Only one stretch of the data is wanted: the line containing "X177660000Y-96274000D03*", the line containing "X173706000Y-71642000D03*", and every line between them, copied exactly.
*** Opening DATA RECORDS ***
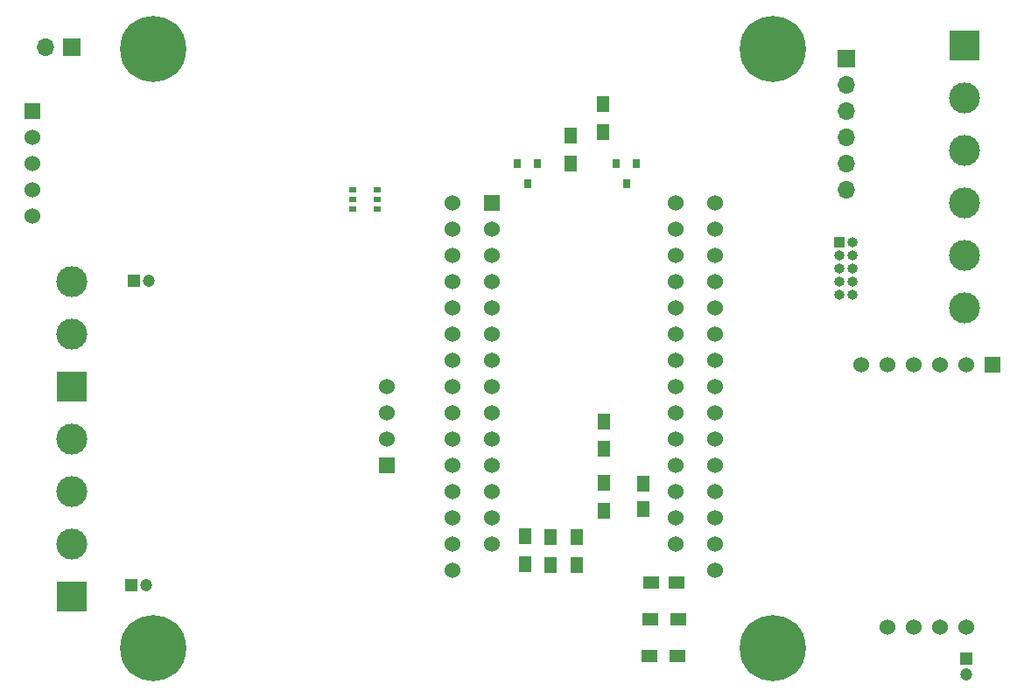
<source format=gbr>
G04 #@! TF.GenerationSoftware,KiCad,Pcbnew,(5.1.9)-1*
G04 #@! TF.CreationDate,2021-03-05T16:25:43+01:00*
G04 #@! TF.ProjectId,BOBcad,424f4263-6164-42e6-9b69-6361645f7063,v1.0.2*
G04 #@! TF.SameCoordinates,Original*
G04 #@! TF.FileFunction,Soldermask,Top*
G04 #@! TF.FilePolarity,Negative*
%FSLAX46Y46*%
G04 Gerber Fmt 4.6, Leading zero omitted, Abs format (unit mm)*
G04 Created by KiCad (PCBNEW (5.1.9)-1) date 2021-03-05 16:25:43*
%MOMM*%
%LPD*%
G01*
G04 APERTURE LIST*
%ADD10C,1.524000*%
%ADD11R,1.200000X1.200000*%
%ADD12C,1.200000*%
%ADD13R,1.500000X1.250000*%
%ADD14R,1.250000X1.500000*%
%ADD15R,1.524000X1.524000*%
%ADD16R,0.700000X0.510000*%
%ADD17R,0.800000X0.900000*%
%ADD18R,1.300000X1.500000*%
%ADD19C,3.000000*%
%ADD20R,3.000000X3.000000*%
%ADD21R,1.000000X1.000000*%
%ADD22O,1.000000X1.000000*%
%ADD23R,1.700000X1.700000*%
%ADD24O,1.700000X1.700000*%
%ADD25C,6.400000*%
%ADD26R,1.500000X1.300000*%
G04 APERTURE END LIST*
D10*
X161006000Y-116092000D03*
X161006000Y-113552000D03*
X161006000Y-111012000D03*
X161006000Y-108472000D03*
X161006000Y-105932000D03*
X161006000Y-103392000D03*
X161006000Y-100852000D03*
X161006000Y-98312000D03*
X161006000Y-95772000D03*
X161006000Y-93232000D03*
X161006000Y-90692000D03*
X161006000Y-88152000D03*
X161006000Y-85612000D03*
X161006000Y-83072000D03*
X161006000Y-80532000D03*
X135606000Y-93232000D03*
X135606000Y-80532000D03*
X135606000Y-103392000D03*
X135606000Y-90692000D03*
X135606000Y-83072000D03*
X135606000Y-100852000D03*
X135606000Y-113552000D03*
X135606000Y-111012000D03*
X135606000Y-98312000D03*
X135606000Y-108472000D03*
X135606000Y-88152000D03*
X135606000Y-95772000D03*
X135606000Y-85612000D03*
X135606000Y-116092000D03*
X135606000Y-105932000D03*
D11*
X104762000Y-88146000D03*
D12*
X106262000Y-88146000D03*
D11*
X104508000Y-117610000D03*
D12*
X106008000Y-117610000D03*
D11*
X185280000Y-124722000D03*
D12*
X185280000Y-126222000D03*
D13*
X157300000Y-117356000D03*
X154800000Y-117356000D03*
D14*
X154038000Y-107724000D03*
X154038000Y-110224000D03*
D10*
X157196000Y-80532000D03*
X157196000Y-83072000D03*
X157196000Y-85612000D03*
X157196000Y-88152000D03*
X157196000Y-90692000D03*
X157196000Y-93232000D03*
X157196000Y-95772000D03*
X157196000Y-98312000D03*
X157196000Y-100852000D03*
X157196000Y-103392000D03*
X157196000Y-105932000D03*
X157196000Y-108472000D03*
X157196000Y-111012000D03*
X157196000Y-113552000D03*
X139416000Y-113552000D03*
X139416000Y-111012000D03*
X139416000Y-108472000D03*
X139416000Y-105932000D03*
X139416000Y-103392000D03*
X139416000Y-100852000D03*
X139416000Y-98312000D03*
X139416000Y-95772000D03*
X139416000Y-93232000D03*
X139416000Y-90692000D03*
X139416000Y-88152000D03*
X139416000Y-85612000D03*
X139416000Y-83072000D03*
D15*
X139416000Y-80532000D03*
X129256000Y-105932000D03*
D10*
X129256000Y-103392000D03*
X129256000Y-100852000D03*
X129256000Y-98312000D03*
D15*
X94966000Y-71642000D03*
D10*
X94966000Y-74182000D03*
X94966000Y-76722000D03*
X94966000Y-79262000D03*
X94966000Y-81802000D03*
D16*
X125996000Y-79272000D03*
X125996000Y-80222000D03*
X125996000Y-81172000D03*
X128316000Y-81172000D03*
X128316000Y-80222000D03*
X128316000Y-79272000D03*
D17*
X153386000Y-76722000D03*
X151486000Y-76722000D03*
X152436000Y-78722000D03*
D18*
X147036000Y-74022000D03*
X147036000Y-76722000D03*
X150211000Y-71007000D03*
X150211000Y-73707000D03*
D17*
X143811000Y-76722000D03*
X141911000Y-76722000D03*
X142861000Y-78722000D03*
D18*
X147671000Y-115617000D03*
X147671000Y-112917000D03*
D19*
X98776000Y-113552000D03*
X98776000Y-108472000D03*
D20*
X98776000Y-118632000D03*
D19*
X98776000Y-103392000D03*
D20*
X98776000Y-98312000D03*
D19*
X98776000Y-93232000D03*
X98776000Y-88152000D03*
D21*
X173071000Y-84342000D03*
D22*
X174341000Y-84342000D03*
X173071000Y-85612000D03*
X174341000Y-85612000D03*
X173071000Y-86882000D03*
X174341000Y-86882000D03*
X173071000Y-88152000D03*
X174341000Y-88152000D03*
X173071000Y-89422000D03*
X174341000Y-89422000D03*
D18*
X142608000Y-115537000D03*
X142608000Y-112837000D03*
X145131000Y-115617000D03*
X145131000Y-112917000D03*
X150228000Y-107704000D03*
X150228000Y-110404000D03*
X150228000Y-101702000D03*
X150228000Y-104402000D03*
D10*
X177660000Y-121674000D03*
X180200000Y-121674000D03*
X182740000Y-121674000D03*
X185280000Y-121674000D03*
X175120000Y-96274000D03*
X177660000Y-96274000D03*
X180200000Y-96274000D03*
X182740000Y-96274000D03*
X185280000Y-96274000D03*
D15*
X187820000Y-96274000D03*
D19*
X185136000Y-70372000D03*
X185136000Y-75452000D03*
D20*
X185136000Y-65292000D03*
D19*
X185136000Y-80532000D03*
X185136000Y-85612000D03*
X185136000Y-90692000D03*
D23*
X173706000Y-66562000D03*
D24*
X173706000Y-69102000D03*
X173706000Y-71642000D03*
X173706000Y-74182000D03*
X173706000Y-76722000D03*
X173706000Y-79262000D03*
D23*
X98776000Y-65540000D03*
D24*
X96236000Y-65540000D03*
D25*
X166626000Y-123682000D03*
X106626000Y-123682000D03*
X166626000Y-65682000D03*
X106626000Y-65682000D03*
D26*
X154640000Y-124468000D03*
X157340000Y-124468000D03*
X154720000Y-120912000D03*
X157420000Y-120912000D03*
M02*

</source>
*** Closing DATA RECORDS ***
*** Opening DATA RECORDS ***
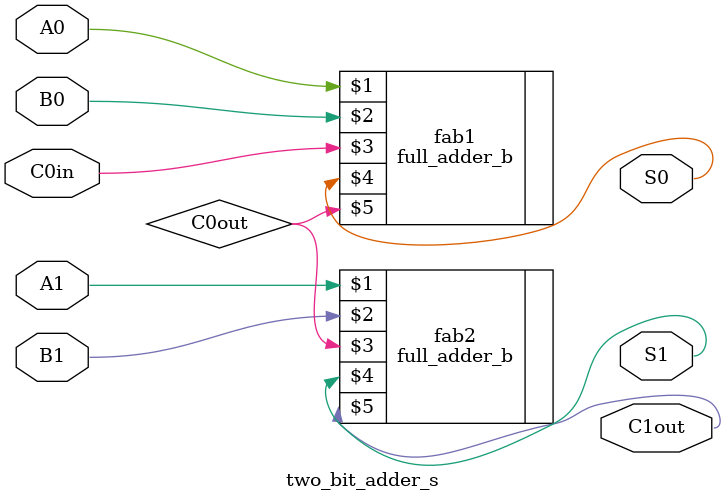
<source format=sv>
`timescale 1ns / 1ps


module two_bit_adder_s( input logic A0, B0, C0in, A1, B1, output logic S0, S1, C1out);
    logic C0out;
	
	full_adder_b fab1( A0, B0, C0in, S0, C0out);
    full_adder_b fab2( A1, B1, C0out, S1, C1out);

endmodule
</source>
*** Closing DATA RECORDS ***
SOLUTION
X177660000Y-96274000D03*
X180200000Y-96274000D03*
X182740000Y-96274000D03*
X185280000Y-96274000D03*
D15*
X187820000Y-96274000D03*
D19*
X185136000Y-70372000D03*
X185136000Y-75452000D03*
D20*
X185136000Y-65292000D03*
D19*
X185136000Y-80532000D03*
X185136000Y-85612000D03*
X185136000Y-90692000D03*
D23*
X173706000Y-66562000D03*
D24*
X173706000Y-69102000D03*
X173706000Y-71642000D03*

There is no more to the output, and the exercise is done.